Still, Robert Bork, now a Yale law professor, contended that Kennedy-Metzenbaum is symptomatic of a new anti-bigness mentality in the highest reaches of Government. Though most conference participants felt that large companies compete as ferociously and fairly as small firms, they were told by Economist Walter Adams of Michigan State University that antitrust has political as well as economic elements. Said he: "The objective of antitrust is not to promote efficiency and consumer welfare. These are only ancillary benefits that are expected to flow from economic freedom. The primary purpose of antitrust is to perpetuate and preserve, in spite of possible cost, a system of governance for a competitive free-enterprise system."

Thus the panelists often found themselves debating a basic political and philosophical issue: Do the economic benefits of large size and efficiency outweigh the political risks of allowing power to be gathered in relatively few hands?

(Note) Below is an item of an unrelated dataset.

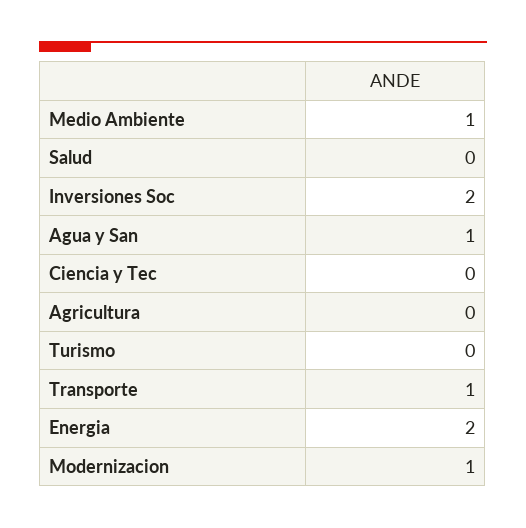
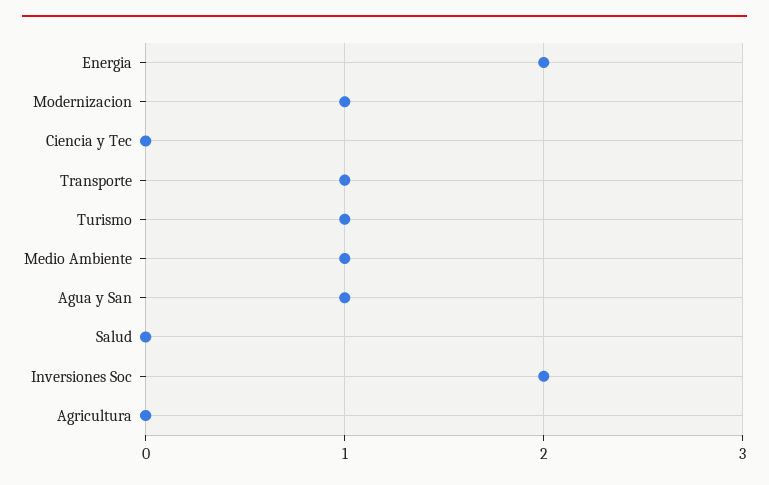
Turismo: 0 -> 1

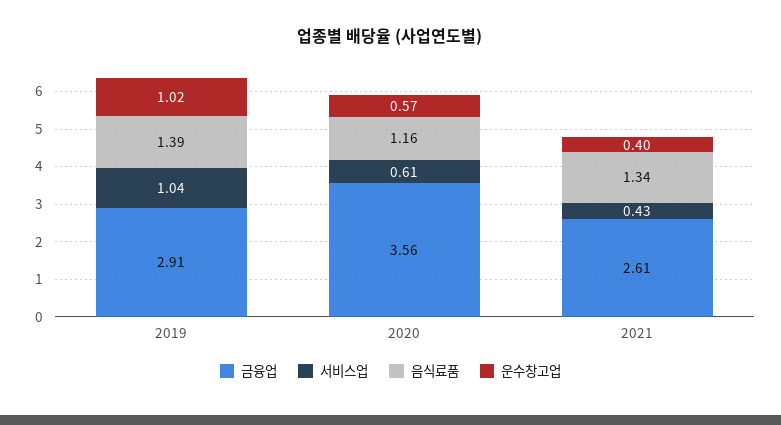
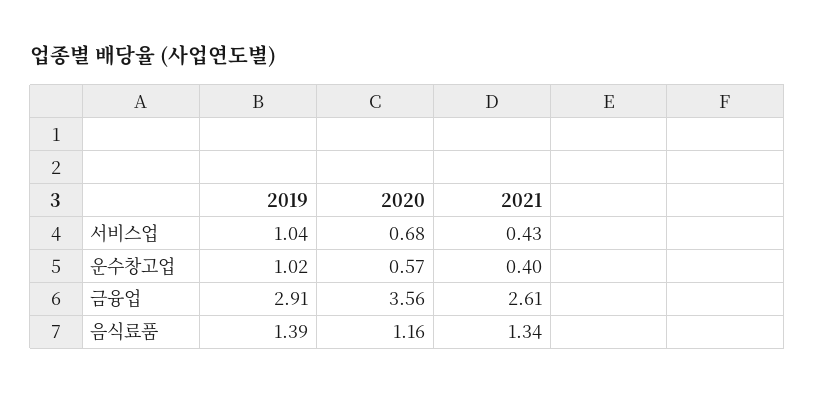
서비스업, 2020: 0.61 -> 0.68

The issue has intensified because of the rise of conglomerate mergers between companies in completely unrelated fields. In defending his bill, Senator Kennedy points out that such linkups accounted for only 38% of all mergers in 1950 but have risen to nearly 90% since then. He calculates that the amounts paid to acquire firms in these deals jumped from $12 billion in 1975 to $34 billion last year.

Like a latter-day Jeffersonian, Federal Trade Chairman Michael Pertschuk argued that large conglomerates should be banned because "they increase their power at the expense of smaller and less organized groups, and of the individual." In Pertschuk's view, the danger is all the greater because of the difficulty in measuring the consequences of the steady concentration of power.